Merchandising Queens

Curator's Note

RuPaul’s Drag Race equates drag with pop stardom. I’ve previously built this argument around the show’s recording challenges. RuPaul elevates contestants with the skills to produce original music and a distinct brand. This reinforces her own trajectory as drag’s first major-label signeeDrag Race tethers drag stardom to pop celebrity through merchandising. Scholars like myself and Hunter Hargraves have observed that Drag Race relies on sponsorship and favors contestants willing to commodify queer existence as RuPaul did for MAC Cosmetics as its first spokesmodel. But that brand partnership allowed the company to publicize its AIDS fund and extend Supermodel of the World’s promotional cycle as it struggled to connect with radio and retail due to the music business’s entrenched homophobia.

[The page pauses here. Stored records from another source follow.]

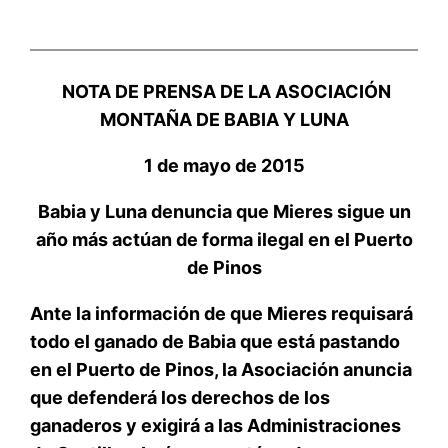
NOTA DE PRENSA DE LA ASOCIACIÓN
MONTAÑA DE BABIA Y LUNA
1 de mayo de 2015
Babia y Luna denuncia que Mieres sigue un
año más actúan de forma ilegal en el Puerto
de Pinos
Ante la información de que Mieres requisará
todo el ganado de Babia que está pastando
en el Puerto de Pinos, la Asociación anuncia
que defenderá los derechos de los
ganaderos y exigirá a las Administraciones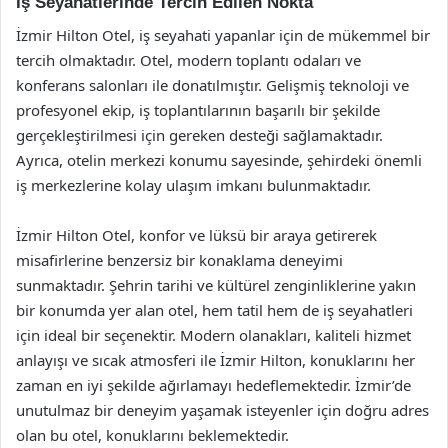
İş Seyahatlerinde Tercih Edilen Nokta
İzmir Hilton Otel, iş seyahati yapanlar için de mükemmel bir
tercih olmaktadır. Otel, modern toplantı odaları ve
konferans salonları ile donatılmıştır. Gelişmiş teknoloji ve
profesyonel ekip, iş toplantılarının başarılı bir şekilde
gerçekleştirilmesi için gereken desteği sağlamaktadır.
Ayrıca, otelin merkezi konumu sayesinde, şehirdeki önemli
iş merkezlerine kolay ulaşım imkanı bulunmaktadır.
İzmir Hilton Otel, konfor ve lüksü bir araya getirerek
misafirlerine benzersiz bir konaklama deneyimi
sunmaktadır. Şehrin tarihi ve kültürel zenginliklerine yakın
bir konumda yer alan otel, hem tatil hem de iş seyahatleri
için ideal bir seçenektir. Modern olanakları, kaliteli hizmet
anlayışı ve sıcak atmosferi ile İzmir Hilton, konuklarını her
zaman en iyi şekilde ağırlamayı hedeflemektedir. İzmir’de
unutulmaz bir deneyim yaşamak isteyenler için doğru adres
olan bu otel, konuklarını beklemektedir.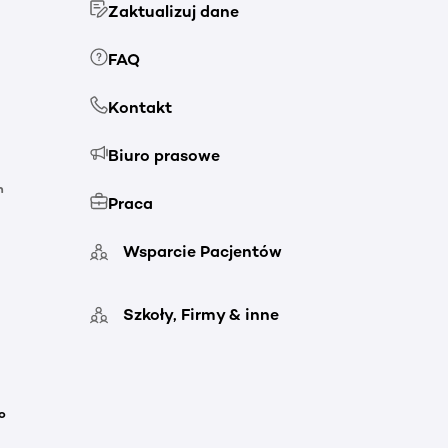
Zaktualizuj dane
FAQ
Kontakt
Biuro prasowe
h
Praca
Wsparcie Pacjentów
Szkoły, Firmy & inne
o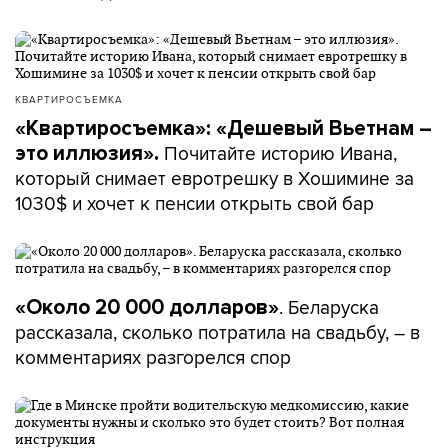
КВАРТИРОСЪЕМКА
«Квартиросъемка»: «Дешевый Вьетнам –
Почитайте историю Ивана,
это иллюзия».
который снимает евротрешку в Хошимине за
1030$ и хочет к пенсии открыть свой бар
. Беларуска
«Около 20 000 долларов»
рассказала, сколько потратила на свадьбу, – в
комментариях разгорелся спор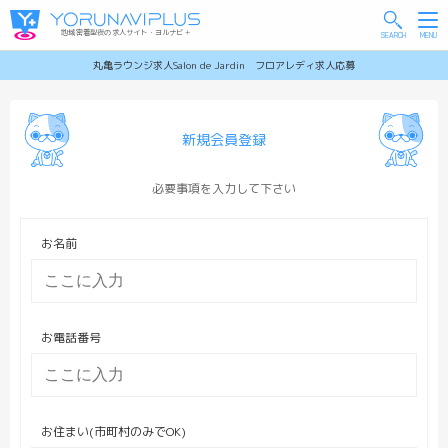
地域密着型夜の求人サイト・ヨルナビ＋
丸亀ラウンジ求人Salon de Jardin フロアレディ求人応募
新規会員登録
必要事項を入力して下さい
お名前
お電話番号
お住まい(市町村のみでOK)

Drag Race contestants face similar challenges. While many alum are recording artists, no one has major-label representation and must be canny to extend their market reach. This reality informs Trixie Mattel and Katya Zamolodchikova’s recommendation that cast members have merchandise ready before their seasons air. RuPaul and her children engage in music merchandising, a performative practice in which recording artists use the creation and sale of branded products as a tactic against wage inequality. Drag Race supergroup the AAA Girls embody music merchandising’s spectrum of participation. Though they formed for an American Apparel campaign at a precarious time in the clothier’s ethically murky history, they used it promote their own merchandise and launch their career.




Jennifer Lynn Jones's picture

Slim Satire

Thanks so much for this, Alyx! Glad to finally know the source of the AAA Girls. I also appreciate your notation of how the show commodifies queer culture. I’m astounded at the marshaling of satire here, but how slim it really winds up being considering how the queens so closely mirror the typical cis female American Apparel ad models. This echoes for me in the incorporation for Ru Girls into major couturier campaigns, like Milk with Marc Jacobs. Though touted as radical, these bodies reflect those already most visible in fashion. Curious how you see this to relate to success in queens’ musical careers as well?